#### Study text:
━━━━━━━━
The benefit is provided by an employer, an associate of the employer or a third party

'Employer' is defined in subsection 136(1) of the FBTAA to mean a current, future or former employer.

For the purposes of this Private Ruling, it is assumed that - irrespective of the class of work visa - internationally-based employees of the MNC travelling to Australia are employed by the Australian arm of the MNC for the purposes of the FBTAA. As such, the benefit is provided by the MNC's Australian-based company.

Therefore, the third condition (i.e. a benefit is provided by an employer) of the definition of a 'fringe benefit' as defined in subsection 136(1) of the FBTAA would be satisfied.

The benefit is provided in respect of the employment of the employee

As per subsection 136(1) of the FBTAA, 'in respect of' in relation to the employment of an employee includes by reason of, by virtue of, or for or in relation directly or indirectly to, that employment.

Subsection 148(1) of the FBTAA stipulates that a benefit will be provided in respect of the employment of an employee:

      • whether or not the benefit also relates to some other matter or thing

      • whether the employment is past, present or future

      • whether or not the benefit is surplus to the recipient's requirements

      • whether or not the benefit is also provided to another person

      • whether or not the benefit is offset by any inconvenience or disadvantage

      • whether or not the benefit is provided or used, or required to be provided or used, in connection with any employment

      • whether or not the provision of the benefit is in the nature of income, and

      • whether or not the benefit is provided as a reward for services rendered, or to be rendered, by the employee.

In J & G Knowles & Associates Pty Ltd v Federal Commissioner of Taxation (2000) 96 FCR 402; 2000 ATC 4151; (2000) 44 ATR 22 (Knowles), the full Federal Court - in examining the meaning of 'in respect of' an employee's employment - held that the phrase required a 'nexus, some discernible and rational link, between the benefit and employment', though noted that 'what must be established is whether there is a sufficient or material, rather than a causal, connection or relationship between the benefit and the employment'.

Based on the facts, the connection between the meal and accommodation benefits received by the MNC's employees while travelling to Australia for business and their employment is material and sufficient, and not merely causal.

As such, the fourth condition (i.e. a benefit is provided in respect of the employment of the employee) of the definition of a 'fringe benefit' as defined in subsection 136(1) of the FBTAA would be satisfied.

The benefit is not specifically excluded from the definition of a fringe benefit

With respect to paragraphs (f) to (s) of the definition of a 'fringe benefit' in subsection 136(1) of the FBTAA, the relevant paragraph to consider is paragraph (g) which provides that an exempt benefit will not be a fringe benefit.

In considering whether the meal and accommodation benefits provided by the MNC fall within any of the exempt benefits listed in Part III of the FBTAA, it is necessary to initially determine the types of fringe benefits that are applicable under the FBTAA, as identified in the table below.
━━━━━━━━
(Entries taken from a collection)
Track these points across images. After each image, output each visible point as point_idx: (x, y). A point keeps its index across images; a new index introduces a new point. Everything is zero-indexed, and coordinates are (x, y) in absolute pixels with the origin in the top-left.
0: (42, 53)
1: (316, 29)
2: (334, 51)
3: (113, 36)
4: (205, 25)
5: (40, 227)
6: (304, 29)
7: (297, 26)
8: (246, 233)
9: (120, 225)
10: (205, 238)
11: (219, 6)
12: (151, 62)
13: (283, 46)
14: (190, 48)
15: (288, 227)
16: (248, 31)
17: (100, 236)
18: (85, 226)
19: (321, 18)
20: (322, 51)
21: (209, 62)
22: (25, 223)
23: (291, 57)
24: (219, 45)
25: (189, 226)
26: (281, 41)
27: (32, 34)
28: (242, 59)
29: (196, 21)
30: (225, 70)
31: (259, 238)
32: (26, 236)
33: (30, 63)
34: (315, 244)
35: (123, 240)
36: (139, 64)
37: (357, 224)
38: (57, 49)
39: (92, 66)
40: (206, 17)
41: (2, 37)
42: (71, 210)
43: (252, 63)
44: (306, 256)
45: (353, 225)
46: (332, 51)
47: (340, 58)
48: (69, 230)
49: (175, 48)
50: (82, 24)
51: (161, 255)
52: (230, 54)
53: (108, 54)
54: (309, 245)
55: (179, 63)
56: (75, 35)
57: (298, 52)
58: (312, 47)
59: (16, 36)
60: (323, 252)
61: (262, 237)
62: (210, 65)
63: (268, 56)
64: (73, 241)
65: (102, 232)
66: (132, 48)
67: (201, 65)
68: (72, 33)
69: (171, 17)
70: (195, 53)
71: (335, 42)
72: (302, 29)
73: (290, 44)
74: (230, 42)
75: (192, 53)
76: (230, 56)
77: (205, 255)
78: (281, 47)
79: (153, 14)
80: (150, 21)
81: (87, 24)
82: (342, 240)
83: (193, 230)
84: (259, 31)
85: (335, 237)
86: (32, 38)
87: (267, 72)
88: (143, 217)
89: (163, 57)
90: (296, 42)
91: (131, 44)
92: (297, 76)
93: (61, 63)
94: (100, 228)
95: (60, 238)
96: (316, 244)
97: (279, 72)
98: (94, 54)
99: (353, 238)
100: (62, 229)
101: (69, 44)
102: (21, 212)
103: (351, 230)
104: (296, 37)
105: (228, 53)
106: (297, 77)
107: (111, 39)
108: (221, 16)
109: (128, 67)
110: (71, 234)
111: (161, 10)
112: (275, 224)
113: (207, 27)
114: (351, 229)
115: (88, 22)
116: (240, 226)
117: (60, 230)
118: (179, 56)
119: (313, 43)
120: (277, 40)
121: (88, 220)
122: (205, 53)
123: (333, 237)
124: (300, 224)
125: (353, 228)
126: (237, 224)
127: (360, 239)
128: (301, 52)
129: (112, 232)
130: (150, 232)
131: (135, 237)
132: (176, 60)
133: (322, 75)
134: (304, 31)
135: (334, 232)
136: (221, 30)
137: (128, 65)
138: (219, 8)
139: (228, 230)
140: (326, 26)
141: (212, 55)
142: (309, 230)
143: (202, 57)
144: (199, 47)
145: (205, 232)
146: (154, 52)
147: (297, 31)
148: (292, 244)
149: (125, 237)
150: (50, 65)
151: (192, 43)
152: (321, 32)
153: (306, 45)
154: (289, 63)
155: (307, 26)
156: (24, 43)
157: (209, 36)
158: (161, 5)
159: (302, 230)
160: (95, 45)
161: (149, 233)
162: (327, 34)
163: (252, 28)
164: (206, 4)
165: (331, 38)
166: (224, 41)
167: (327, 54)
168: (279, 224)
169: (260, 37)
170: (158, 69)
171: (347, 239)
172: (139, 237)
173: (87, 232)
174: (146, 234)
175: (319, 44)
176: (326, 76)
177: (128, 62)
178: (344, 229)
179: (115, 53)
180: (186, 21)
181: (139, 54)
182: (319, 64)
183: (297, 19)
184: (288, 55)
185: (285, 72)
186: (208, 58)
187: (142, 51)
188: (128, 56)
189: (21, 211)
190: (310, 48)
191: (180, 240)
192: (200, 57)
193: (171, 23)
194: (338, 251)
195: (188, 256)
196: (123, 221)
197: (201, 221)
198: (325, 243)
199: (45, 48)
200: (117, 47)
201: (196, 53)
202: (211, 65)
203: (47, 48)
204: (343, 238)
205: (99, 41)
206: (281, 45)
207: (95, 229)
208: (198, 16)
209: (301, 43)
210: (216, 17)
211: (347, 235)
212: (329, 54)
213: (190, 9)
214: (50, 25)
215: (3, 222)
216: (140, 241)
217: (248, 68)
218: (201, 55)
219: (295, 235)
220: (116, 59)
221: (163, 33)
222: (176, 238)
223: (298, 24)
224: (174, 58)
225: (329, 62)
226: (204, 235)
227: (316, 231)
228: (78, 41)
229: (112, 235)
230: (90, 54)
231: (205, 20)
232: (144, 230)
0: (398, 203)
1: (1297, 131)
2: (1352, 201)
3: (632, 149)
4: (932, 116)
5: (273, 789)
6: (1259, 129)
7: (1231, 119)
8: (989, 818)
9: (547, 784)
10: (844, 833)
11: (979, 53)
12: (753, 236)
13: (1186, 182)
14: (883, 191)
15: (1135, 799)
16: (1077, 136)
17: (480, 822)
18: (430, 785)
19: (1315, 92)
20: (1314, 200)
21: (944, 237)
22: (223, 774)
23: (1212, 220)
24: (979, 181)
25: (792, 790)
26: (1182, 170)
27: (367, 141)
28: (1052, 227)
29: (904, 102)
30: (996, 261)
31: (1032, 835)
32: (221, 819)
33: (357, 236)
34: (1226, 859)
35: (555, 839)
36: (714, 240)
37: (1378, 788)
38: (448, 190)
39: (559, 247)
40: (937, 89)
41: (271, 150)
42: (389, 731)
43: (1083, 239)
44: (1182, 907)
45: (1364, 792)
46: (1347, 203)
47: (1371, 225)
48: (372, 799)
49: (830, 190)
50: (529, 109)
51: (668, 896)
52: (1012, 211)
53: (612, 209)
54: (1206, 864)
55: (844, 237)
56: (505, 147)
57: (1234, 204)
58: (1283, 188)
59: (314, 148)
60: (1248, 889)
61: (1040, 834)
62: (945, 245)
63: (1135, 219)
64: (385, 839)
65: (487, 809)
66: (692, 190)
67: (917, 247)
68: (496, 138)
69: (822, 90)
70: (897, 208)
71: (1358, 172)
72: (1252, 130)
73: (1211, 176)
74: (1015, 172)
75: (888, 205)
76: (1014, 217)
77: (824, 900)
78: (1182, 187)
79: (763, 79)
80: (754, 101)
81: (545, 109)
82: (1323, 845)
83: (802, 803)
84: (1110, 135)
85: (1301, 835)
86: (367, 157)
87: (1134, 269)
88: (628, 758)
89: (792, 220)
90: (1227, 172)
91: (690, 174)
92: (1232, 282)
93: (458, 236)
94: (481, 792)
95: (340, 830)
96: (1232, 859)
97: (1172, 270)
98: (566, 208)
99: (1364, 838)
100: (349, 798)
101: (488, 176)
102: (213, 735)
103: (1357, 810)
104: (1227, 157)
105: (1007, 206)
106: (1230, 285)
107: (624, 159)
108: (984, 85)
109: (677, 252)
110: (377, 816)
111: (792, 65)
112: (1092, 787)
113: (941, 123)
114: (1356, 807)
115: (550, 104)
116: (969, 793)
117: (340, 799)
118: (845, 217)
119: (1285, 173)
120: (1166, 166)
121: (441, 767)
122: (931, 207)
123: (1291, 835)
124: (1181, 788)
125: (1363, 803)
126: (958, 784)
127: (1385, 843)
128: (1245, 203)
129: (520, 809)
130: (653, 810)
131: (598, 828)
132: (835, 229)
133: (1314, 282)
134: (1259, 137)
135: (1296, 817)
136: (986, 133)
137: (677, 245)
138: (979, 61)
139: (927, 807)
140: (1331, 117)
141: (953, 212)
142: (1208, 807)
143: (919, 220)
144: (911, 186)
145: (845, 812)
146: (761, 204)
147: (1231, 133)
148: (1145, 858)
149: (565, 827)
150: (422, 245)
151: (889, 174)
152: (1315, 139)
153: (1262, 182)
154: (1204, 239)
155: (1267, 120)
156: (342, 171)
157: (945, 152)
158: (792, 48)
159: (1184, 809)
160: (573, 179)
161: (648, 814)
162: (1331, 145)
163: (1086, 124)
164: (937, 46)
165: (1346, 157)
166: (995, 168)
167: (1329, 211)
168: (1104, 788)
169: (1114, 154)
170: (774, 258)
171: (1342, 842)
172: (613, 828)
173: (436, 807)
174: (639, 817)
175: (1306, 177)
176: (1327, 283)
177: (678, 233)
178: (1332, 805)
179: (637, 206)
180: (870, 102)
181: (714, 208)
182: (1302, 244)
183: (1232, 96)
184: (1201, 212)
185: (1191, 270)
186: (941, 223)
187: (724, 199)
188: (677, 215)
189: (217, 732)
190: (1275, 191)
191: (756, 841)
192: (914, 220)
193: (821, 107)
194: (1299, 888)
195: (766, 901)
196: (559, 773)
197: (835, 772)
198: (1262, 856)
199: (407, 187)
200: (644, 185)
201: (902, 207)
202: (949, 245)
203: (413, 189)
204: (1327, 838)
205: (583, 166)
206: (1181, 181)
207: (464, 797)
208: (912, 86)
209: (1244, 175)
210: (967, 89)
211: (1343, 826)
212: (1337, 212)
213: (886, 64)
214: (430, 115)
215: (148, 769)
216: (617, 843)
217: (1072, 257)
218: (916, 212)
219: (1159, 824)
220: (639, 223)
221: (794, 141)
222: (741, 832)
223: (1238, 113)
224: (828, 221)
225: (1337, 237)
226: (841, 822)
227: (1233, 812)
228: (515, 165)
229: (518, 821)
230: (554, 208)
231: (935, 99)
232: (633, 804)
━━━━━━━━
#### Work task 1:
Answer these from the fringe benefit ruling:
(a) Which subsection of the FBTAA defines 'employer'?
(b) Which subsection of the FBTAA sets out when a benefit is provided in respect of an employee's employment?
(c) Which paragraph of the 'fringe benefit' definition says that an exempt benefit will not be a fringe benefit?
#### Work task 2:
Write out the fringe benefit ruling word for word from "In J & G Knowles" up to and including "and the employment'.".
#### Work task 3:
Extend the fringe benefit ruling past its last sentence.
This data comes from a separate source.

#### Task answer 1:
(a) Subsection 136(1)
(b) Subsection 148(1)
(c) Paragraph (g)

#### Task answer 2:
In J & G Knowles & Associates Pty Ltd v Federal Commissioner of Taxation (2000) 96 FCR 402; 2000 ATC 4151; (2000) 44 ATR 22 (Knowles), the full Federal Court - in examining the meaning of 'in respect of' an employee's employment - held that the phrase required a 'nexus, some discernible and rational link, between the benefit and employment', though noted that 'what must be established is whether there is a sufficient or material, rather than a causal, connection or relationship between the benefit and the employment'.

#### Task answer 3:
Benefit Provided by the MNC

Type of Fringe Benefit under the FBTAA

    1. Provide meals through the employee's use of a Corporate Credit Card

This constitutes a 'Property fringe benefit', which is defined in section 40 of the FBTAA:

    Where, at a particular time, a person (in this section referred to as the provider [the Australian arm of the MNC]) provides property to another person (in this section referred to as the recipient [the employee]), the provision of the property shall be taken to constitute a benefit provided by the provider to the recipient at that time.

    2. Provide accommodation through the employee's use of a Corporate Credit Card

This constitutes a 'Residual fringe benefit', which is defined in section 45 of the FBTAA:

    A benefit is a residual benefit for the purposes of this Act if the benefit is not a benefit by virtue of a provision of Subdivision A of Divisions 2 to 11 (inclusive) [of Part III of the FBTAA].

    3. Reimburse employees for meal and accommodation expenses paid by the employee

This constitutes an 'Expense payment fringe benefit', which is defined in section 20 of the FBTAA:

    Where a person (in this section referred to as the provider [the Australian arm of the MNC])…reimburses another person (in this section referred to as the recipient [the employee]), in whole or in part, in respect of an amount of expenditure incurred by the recipient…the making of the payment…shall be taken to constitute the provision of a benefit by the provider to the recipient.

The respective, relevant exemptions that apply to property fringe benefits, residual fringe benefits and expense payment fringe benefits are discussed individually below.

Exempt Property Fringe Benefits

The relevant provision in respect of exempt property fringe benefits is section 41 of the FBTAA.

Subsection 41(1) of the FBTAA states:

Where:

    (a) a property benefit is provided to a current employee of an employer in respect of his or her employment; and

    (b) the property is provided to, and consumed by, the employee on a working day and on business premises of:

        (i) the employer; or

        (ii) if the employer is a company, of the employer or of a company that is related to the employer;

    the benefit is an exempt benefit.

Based on the facts provided, in circumstances where employees of the MNC who work on short-term assignments in Australia pay for their meals using a Corporate Credit Card, these meals are not consumed on the MNC's business premises. Therefore, as paragraph 41(1)(b) of the FBTAA would not be satisfied, an exemption under section 41 of the FBTAA would not apply in respect of meals provided through an employee's use of a Corporate Credit Card.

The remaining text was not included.